[Instructions to follow]
Each record that follows should be duplicated exactly, except for its pictures.

===============

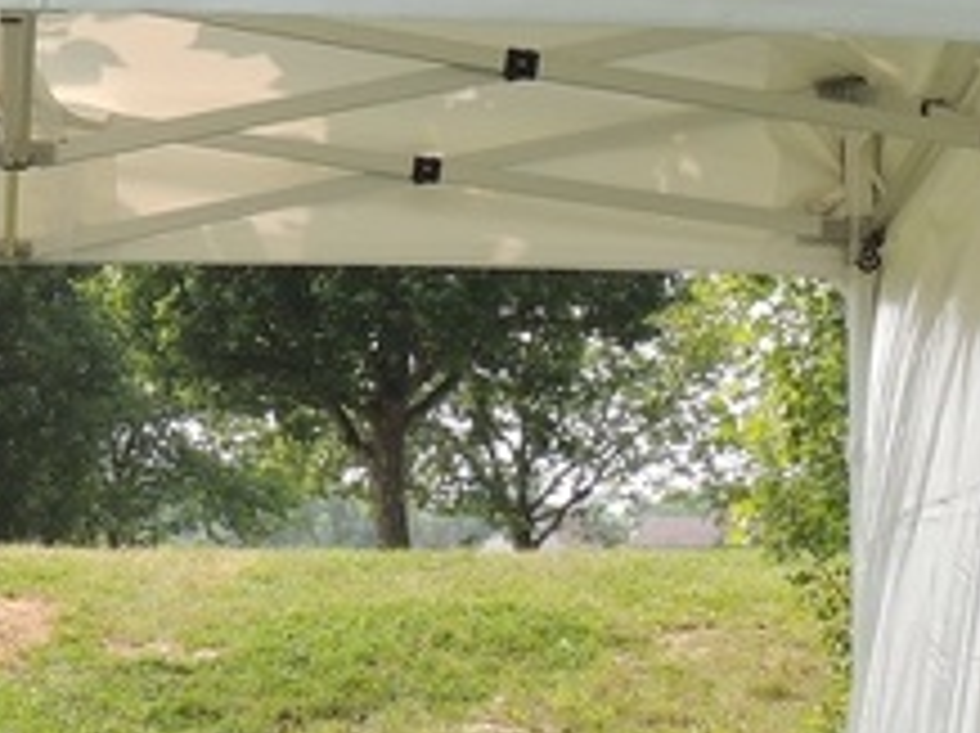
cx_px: 256
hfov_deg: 9.8
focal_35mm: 202
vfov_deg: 7.3
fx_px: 5712
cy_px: 890
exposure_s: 1/400
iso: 100
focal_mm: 9.8
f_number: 3.7
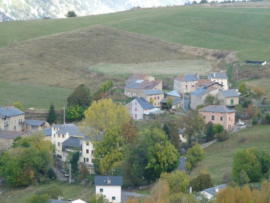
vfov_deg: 6.8
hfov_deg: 9.1
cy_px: 102
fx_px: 1693
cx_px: 135
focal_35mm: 217
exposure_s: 1/125
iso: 100
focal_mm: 38.5
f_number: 4
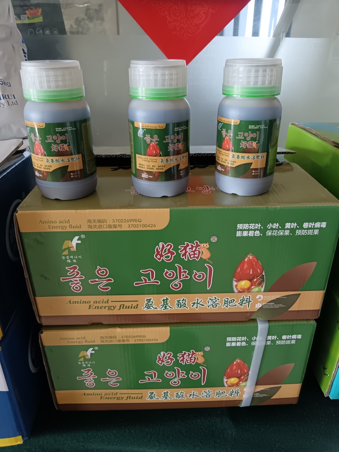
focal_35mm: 25
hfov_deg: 54.9
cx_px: 170
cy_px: 226
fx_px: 327
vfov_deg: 69.4
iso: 904
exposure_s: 1/33.3
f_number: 1.8
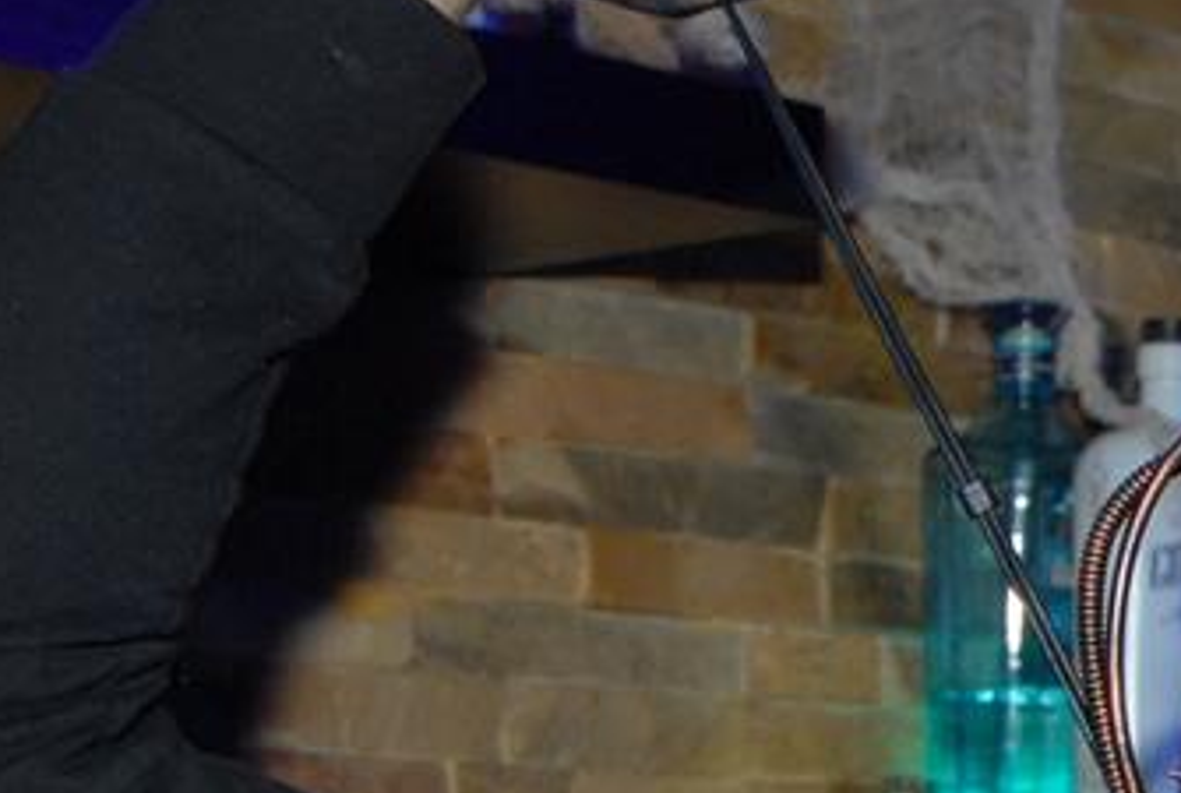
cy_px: 1029
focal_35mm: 123
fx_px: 4044
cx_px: 1601
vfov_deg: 10.9
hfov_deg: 15.7
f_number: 5.6
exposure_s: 1/4
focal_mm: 24
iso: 400
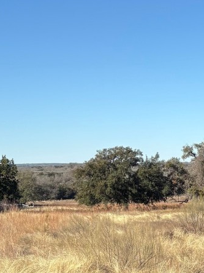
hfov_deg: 15.1
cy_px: 302
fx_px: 707
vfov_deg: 20.7
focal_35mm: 90
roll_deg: +1.6
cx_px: 318
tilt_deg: -11.8
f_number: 1.6
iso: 50
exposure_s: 1/3125
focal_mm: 5.96
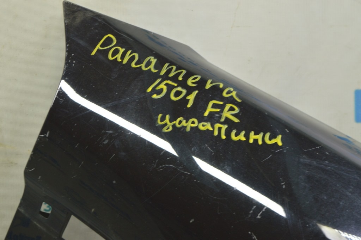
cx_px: 180
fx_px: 751
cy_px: 120
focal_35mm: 75
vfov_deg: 18.2
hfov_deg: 27.0
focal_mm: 50
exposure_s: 1/20
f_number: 5.6
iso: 400
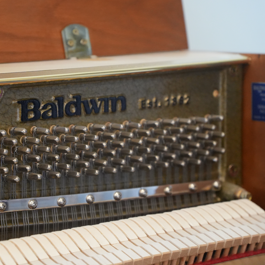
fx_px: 1135
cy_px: 133
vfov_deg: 13.3
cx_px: 95
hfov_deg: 13.3
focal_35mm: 131
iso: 4000
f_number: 2.8
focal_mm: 68
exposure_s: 1/160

===============

[Reply to the exercise]
cx_px: 256
hfov_deg: 9.8
focal_35mm: 202
vfov_deg: 7.3
fx_px: 5712
cy_px: 890
exposure_s: 1/400
iso: 100
focal_mm: 9.8
f_number: 3.7
vfov_deg: 6.8
hfov_deg: 9.1
cy_px: 102
fx_px: 1693
cx_px: 135
focal_35mm: 217
exposure_s: 1/125
iso: 100
focal_mm: 38.5
f_number: 4
focal_35mm: 25
hfov_deg: 54.9
cx_px: 170
cy_px: 226
fx_px: 327
vfov_deg: 69.4
iso: 904
exposure_s: 1/33.3
f_number: 1.8
cy_px: 1029
focal_35mm: 123
fx_px: 4044
cx_px: 1601
vfov_deg: 10.9
hfov_deg: 15.7
f_number: 5.6
exposure_s: 1/4
focal_mm: 24
iso: 400
hfov_deg: 15.1
cy_px: 302
fx_px: 707
vfov_deg: 20.7
focal_35mm: 90
roll_deg: +1.6
cx_px: 318
tilt_deg: -11.8
f_number: 1.6
iso: 50
exposure_s: 1/3125
focal_mm: 5.96
cx_px: 180
fx_px: 751
cy_px: 120
focal_35mm: 75
vfov_deg: 18.2
hfov_deg: 27.0
focal_mm: 50
exposure_s: 1/20
f_number: 5.6
iso: 400
fx_px: 1135
cy_px: 133
vfov_deg: 13.3
cx_px: 95
hfov_deg: 13.3
focal_35mm: 131
iso: 4000
f_number: 2.8
focal_mm: 68
exposure_s: 1/160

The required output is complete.